| The input |
--- START ---

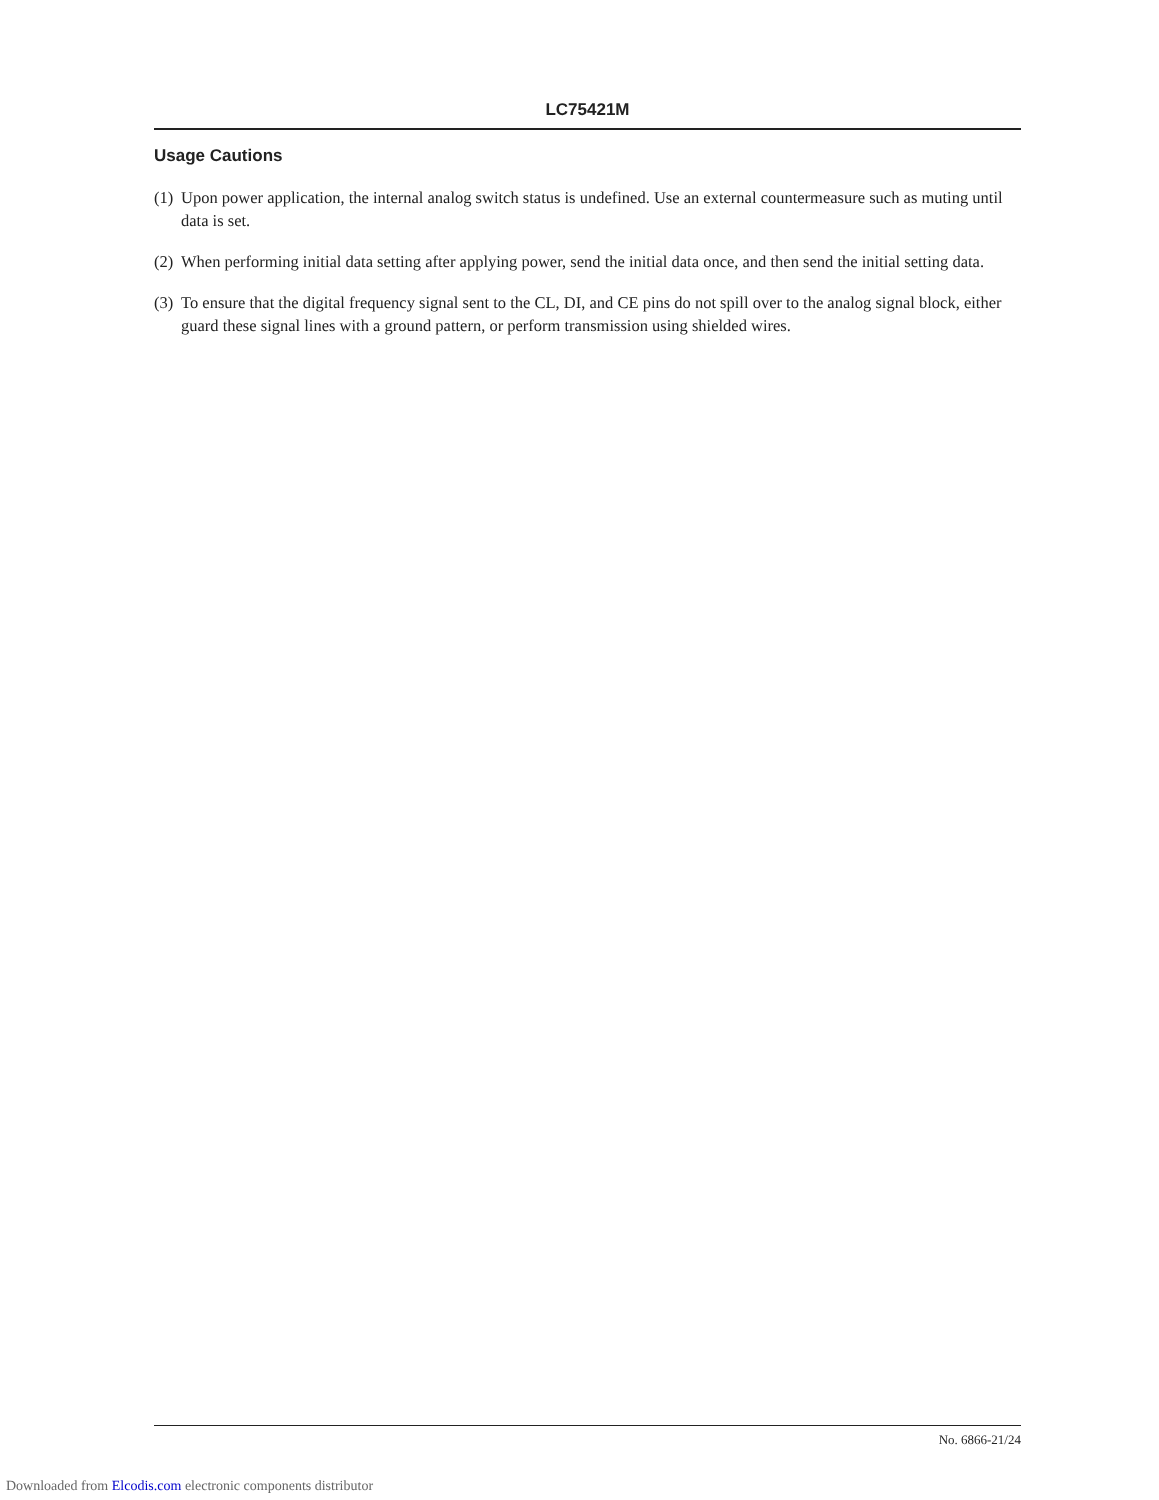LC75421M
Usage Cautions
(1) Upon power application, the internal analog switch status is undefined. Use an external countermeasure such as muting until data is set.
(2) When performing initial data setting after applying power, send the initial data once, and then send the initial setting data.
(3) To ensure that the digital frequency signal sent to the CL, DI, and CE pins do not spill over to the analog signal block, either guard these signal lines with a ground pattern, or perform transmission using shielded wires.
No. 6866-21/24
Downloaded from Elcodis.com electronic components distributor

--- END ---

| Task details |
Write out the listing above exactly, images omitted.

| Expected answer |
LC75421M
Usage Cautions
(1) Upon power application, the internal analog switch status is undefined. Use an external countermeasure such as muting until data is set.
(2) When performing initial data setting after applying power, send the initial data once, and then send the initial setting data.
(3) To ensure that the digital frequency signal sent to the CL, DI, and CE pins do not spill over to the analog signal block, either guard these signal lines with a ground pattern, or perform transmission using shielded wires.
No. 6866-21/24
Downloaded from Elcodis.com electronic components distributor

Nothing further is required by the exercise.